Yesterday was the first glorious day of respite. I simply existed for a good part of it. Hulu did me the great service of providing His Girl Friday, with Cary Grant, for free. I’m discovering that old movies really are superior…after all these years of avoiding the black and white because of some perceived ‘boring’ quality to them. I’ve also just watched Holiday with Grant and Katherine Hepburn; it’s a delicious tale of a rebel and a drama queen and following the heart of things, which is really what movies should be.

So there you have it: this break shall be filled with existing, vintage movies, perusing glorious design blogs, reading the Word, being with loved ones, and not a small amount of joy.

Next semester, I want to be hyper-organized. Now that I know how everything works in pharmacy school, I feel much more capable to create a precise filing and binder system that allows for easy access. A place for everything …

on Seven down, one To Go

Yep. Eight finals…it should have been seven, but I made some slightly idiotic mistakes on my Calculations exam, so I’m re-taking it in a couple hours.

Wow – God is so good though. He has provided me with time, a clear mind, wonderful friend for support and encouragement, and His word. Yesterday He showed me just what I needed through a dear friend:

Isaiah 43
But now, this is what the LORD says –
He who created you, O Jacob
He who formed you, O Israel
Fear not, for I have redeemed you;
I have summoned you by name;

you are Mine.

If you get a chance, read the whole chapter…its a letter from God to you.

on Hope, Light at the End of the Proverbial Tunnel

You know, I love pharmacy school.

I love pharmacy school.

That’s right…I love pharmacy school.

Just keep repeating that to my self when it’s hard not to think the opposite.

Today is Sunday; I’ve got until Thursday.

Monday: Calculations. Cumulative. Just finished the review packet, feeling super ready. Bring it like you mean it.

Tuesday: Pathophysiology. About to continue review – need to go over pseudogynecomastia. Don’t ask.

Wednesday: Pharmaceutics and Foundations. Pharmaceutics is going to be gnarly.

Thursday: Pharmacology. Need to start studying that tonight/tomorrow.


Four more days of coffee, bloodshot eyes, fighting off sore throats, and thinking about that glowing spot off in the distance called Christmas.

The weather, thankfully, is gray, overcast, and gloomy. The sky is brooding over Pullman, pulled down tight like a dark gray cap. Very conducive to studying.

I’m listening to the Wailin’ Jennys and Sufjan Stevens on Grooveshark to keep me goin’ strong. They’re my favorites; they fuel my love for blue grass and banjos. If I could find a decent, reasonably priced banjo and an accompanying instructor, this song would be the first I learned. So lovely.

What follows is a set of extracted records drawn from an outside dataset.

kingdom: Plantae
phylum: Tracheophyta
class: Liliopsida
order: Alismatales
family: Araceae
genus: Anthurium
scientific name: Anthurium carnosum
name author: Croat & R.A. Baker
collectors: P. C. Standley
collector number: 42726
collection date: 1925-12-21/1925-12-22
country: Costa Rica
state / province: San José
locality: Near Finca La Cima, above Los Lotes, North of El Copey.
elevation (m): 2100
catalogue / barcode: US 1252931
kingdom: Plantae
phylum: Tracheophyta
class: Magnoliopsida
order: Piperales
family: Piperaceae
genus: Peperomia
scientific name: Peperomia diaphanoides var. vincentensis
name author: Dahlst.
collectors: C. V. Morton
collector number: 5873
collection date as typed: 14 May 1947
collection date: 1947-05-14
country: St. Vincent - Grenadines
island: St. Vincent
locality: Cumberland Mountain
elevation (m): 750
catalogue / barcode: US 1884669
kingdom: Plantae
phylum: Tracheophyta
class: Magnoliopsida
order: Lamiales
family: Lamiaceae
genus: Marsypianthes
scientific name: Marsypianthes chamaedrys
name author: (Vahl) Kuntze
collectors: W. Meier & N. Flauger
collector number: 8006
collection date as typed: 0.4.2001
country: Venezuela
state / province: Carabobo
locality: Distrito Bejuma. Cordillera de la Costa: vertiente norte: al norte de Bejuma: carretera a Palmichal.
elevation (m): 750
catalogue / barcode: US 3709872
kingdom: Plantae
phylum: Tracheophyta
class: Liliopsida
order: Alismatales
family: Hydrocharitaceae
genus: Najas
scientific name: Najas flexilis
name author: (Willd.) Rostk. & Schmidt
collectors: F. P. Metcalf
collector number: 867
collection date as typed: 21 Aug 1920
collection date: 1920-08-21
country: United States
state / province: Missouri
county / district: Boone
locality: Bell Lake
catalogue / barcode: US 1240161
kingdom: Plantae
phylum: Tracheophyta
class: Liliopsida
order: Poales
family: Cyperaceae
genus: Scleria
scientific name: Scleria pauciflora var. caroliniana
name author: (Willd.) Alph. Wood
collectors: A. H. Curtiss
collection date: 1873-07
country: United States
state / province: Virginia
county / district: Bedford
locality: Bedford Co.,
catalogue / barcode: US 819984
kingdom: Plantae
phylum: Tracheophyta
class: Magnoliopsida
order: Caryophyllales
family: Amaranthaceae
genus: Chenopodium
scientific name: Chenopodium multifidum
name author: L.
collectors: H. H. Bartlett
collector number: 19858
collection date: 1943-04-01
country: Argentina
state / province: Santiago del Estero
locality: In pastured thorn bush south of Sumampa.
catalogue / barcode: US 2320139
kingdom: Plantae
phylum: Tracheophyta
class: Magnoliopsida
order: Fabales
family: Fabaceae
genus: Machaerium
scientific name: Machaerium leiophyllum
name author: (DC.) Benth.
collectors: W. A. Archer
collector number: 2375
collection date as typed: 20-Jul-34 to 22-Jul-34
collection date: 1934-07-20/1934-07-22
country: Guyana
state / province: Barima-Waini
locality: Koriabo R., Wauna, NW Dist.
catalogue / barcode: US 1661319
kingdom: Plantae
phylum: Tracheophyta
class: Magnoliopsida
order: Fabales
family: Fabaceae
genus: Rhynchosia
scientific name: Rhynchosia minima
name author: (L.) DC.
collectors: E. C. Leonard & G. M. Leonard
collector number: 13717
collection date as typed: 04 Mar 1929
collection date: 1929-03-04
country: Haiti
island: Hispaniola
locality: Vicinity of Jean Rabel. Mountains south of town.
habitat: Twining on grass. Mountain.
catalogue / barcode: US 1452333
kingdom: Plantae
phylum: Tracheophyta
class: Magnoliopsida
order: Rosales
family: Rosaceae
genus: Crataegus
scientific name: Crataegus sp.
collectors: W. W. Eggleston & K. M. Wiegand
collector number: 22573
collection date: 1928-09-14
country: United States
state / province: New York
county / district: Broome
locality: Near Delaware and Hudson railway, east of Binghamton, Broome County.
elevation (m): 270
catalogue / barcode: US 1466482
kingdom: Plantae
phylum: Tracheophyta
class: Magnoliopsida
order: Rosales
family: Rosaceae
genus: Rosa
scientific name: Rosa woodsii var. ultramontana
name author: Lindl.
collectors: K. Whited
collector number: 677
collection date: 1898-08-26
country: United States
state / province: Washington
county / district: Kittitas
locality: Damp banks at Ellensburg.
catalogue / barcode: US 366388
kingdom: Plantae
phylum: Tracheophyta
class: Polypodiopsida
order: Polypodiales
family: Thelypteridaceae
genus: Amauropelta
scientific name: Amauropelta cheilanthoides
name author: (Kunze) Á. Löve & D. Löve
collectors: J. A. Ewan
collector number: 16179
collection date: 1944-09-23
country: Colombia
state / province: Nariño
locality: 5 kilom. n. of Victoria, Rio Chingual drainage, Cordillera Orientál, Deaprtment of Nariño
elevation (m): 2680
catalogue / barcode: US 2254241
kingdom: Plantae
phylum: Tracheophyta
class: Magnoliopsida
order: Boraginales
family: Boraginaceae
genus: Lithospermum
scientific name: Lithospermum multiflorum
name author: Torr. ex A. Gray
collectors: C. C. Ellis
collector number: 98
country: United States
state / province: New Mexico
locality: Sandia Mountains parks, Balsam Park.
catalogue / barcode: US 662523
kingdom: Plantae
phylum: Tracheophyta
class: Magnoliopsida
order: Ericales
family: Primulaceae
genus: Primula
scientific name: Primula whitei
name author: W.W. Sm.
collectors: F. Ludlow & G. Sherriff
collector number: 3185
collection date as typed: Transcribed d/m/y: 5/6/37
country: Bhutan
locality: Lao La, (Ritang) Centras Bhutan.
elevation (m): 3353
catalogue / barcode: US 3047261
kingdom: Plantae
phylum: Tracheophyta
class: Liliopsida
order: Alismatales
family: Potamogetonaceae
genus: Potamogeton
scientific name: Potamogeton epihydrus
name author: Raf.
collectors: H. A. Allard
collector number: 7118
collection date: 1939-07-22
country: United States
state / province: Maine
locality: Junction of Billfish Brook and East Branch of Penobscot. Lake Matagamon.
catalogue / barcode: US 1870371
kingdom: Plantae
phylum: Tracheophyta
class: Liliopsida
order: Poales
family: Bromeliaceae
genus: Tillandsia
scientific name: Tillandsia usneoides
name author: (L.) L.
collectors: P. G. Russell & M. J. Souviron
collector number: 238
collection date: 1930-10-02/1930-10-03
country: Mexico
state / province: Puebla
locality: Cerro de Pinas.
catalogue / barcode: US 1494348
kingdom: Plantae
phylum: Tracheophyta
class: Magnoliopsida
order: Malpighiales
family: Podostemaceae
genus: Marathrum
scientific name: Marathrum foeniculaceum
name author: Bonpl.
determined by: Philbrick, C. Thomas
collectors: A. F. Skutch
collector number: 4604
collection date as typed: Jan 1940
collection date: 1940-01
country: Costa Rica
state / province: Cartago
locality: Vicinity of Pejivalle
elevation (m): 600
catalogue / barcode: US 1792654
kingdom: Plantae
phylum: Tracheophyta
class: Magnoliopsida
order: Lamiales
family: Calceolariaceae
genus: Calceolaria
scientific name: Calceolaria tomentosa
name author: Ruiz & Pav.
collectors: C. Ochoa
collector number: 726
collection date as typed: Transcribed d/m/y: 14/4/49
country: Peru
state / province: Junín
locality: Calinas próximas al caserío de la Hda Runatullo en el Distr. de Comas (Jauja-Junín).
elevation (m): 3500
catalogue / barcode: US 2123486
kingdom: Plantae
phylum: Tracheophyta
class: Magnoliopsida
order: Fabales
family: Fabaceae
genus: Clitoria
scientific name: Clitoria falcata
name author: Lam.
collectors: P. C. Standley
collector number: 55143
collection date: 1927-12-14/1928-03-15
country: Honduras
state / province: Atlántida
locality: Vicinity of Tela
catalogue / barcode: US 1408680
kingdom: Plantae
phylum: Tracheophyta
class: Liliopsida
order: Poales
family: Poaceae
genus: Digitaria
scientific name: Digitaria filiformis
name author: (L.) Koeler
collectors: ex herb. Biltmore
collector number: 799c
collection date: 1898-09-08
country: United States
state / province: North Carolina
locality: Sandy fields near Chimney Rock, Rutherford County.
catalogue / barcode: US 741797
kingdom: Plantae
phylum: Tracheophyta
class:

I made beer bread this afternoon, but I used a very dark beer. Consequently, the bread tastes like a beefy porter. Alot.

Between Calculations and Pathophysiology I went on a drizzly walk with Esther. Love that girl. We prayed and talked and strolled. Sometimes a solid walk is very necessary.

I convinced Madison to put coffee and chocolate in her chili…the flavors sing now instead of just dancing on the tongue.

Speaking of coffee, after this week a coffee detox may be necessary. I’m starting to suffer from caffeine-induced psychosis.

Christmas…what did you ask for? I asked for a spatula-edged beater for my Kitchen-Aid mixer, a backpack, and a heated blanket.


Oh – one more thing!

Next Monday and Tuesday, I get to go down to Lewiston and shadow an oncologist; I am allowed to stalk him and the pharmacists he works with, ask them questions, get the vibe of the place. Figure out if I really want to be a clinical pharmacist in an oncology department. If I really want to spend two more years after these four in a residency.